From August 28, 2024 at 5:44 p.m. EDT until September 26, 2024 at 3:48 p.m. EDT, the Knock V1 API returned a small but steady number of unexpected HTTP 502 errors. These errors accounted for approximately 0.02% of all Knock V1 API traffic. The root issue was a bug in the HTTP server library that helps power the V1 API.

Timeline

  • August 28, 2024, 5:44 p.m. EDT — Knock engineers ship a release of the V1 API service that includes an update to cowboy, the Erlang HTTP server that powers the Knock V1 API (we write our backend services at Knock in Elixir and use the Phoenix framework as an abstraction above cowboy). This release updated the cowboy version in use at Knock from v2.10.0 to v2.12.0. This new cowboy version includes a bug (see ninenines/cowboy#1654) that causes the V1 API service to start returning a small but steady number of 502 Bad Gateway responses. The V1 API is now returning an average of 7 502s per minute, accounting for ~ 0.02% of all V1 API traffic.
  • September 25, 2024, 12:26 p.m. EDT — Knock Support receives a customer report regarding an increase in 500-level error responses from the V1 API starting in late August. Until this time, Knock engineering has not been aware of the cowboy bug introduced almost a month prior. There are two reasons for this miss:

    • 1) The threshold on Knock’s monitor covering V1 API 500-level error rate is higher than the amount being returned to customers.
    • 2) The cowboy library update shipped on 2024-08-28 was included as part of an update to a separate dependency: Sentry (the error capture tool).
  • 1:24 p.m. EDT — Knock acknowledges the issue and the engineering team declares an incident.

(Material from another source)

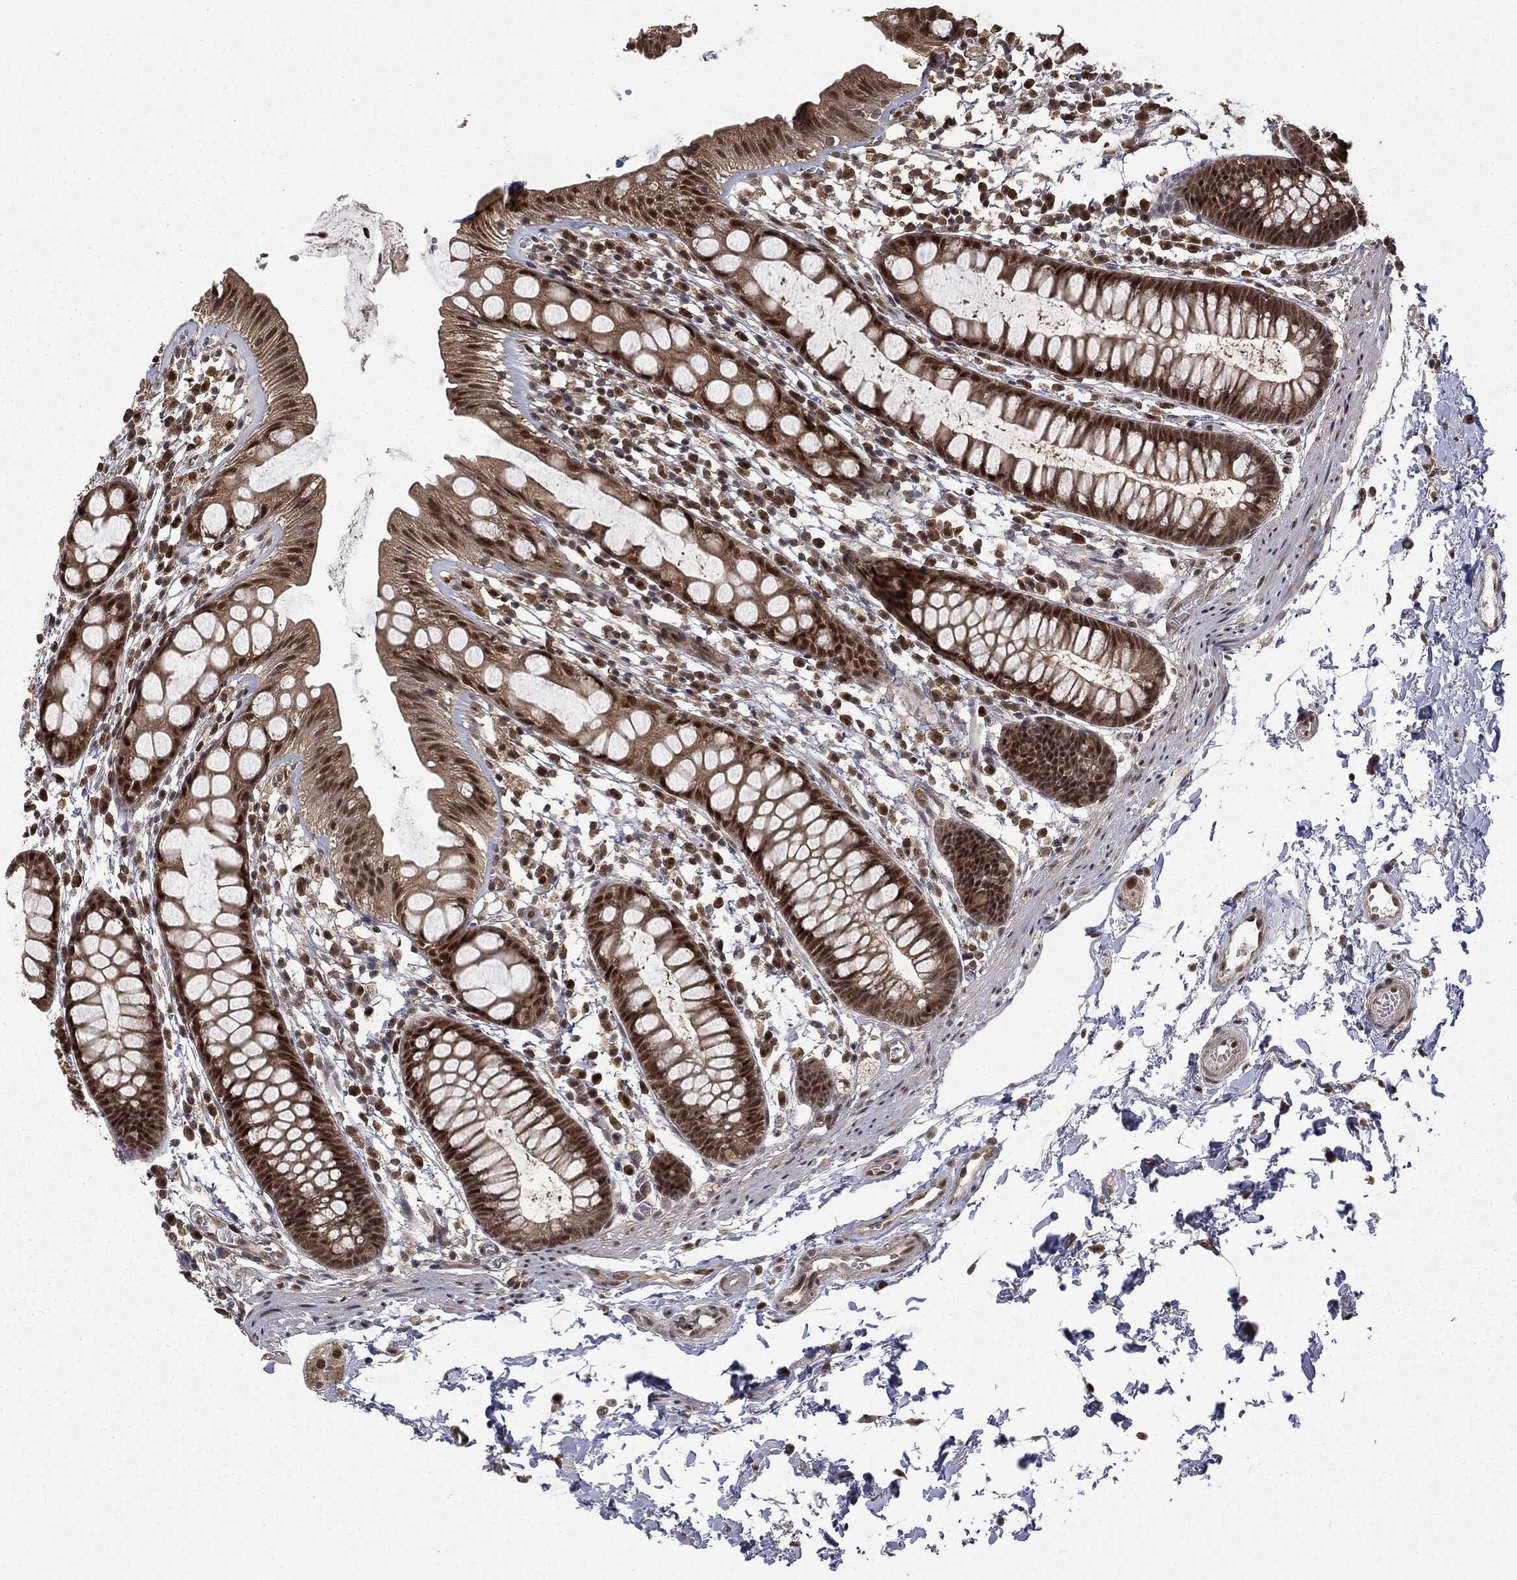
{"staining": {"intensity": "strong", "quantity": ">75%", "location": "nuclear"}, "tissue": "rectum", "cell_type": "Glandular cells", "image_type": "normal", "snomed": [{"axis": "morphology", "description": "Normal tissue, NOS"}, {"axis": "topography", "description": "Rectum"}], "caption": "This photomicrograph exhibits immunohistochemistry staining of benign human rectum, with high strong nuclear expression in about >75% of glandular cells.", "gene": "JMJD6", "patient": {"sex": "male", "age": 57}}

  • 1:52 p.m. EDT — Knock engineers identify the V1 API release on 2024-08-28 that correlates with the increase in 502 errors.

  • 2:07 p.m. EDT — Knock engineers identify the cowboy update included in the Sentry update as the probable culprit for the issue. In addition, engineers identify a ticket filed three months prior (2024-06-17) warning of a possible bug within cowboy v2.12.0 causing 502 errors.

  • 3:40 p.m. EDT — Knock ships a release of the V1 API service that reverts the cowboy library update, pinning it to the last known safe version for our system (v2.10.0).

  • 3:48 p.m. EDT — Knock engineers verify 502s returned from the V1 API have ceased. All clear is given.

Impact during incident

  • August 28, 2024, 5:44 p.m. EDT – September 25, 2024, 3:48 p.m. EDT — The Knock V1 API returns unexpected 502 errors for approximately 0.02% of requests.

Impact post-incident

There was no impact after the incident was resolved.

Ongoing impact

There is no ongoing impact, and the incident has been resolved.

Post-incident action items

  • Knock engineers will audit all V1 API error response monitors to ensure we can proactively detect novel increases in error rates, even if those error rates amount to a small share of total traffic.
  • Knock engineers will prioritize work to migrate the V1 API HTTP server from cowboy to Bandit, a newer library that has recently become the recommended option for Phoenix-based web backends. 
  • Knock engineers will review processes for ensuring known, unsafe dependency updates do not ship to production environments.
Posted Sep 26, 2024 - 15:04 UTC

Resolved
We investigated customer reports of an increase of HTTP 502 errors returned by various endpoints in the V1 API. We identified the root issue as a bug in the HTTP server library we use to power the V1 API. Reverting a recent update to the server library resolved the issue.
Posted Sep 25, 2024 - 17:34 UTC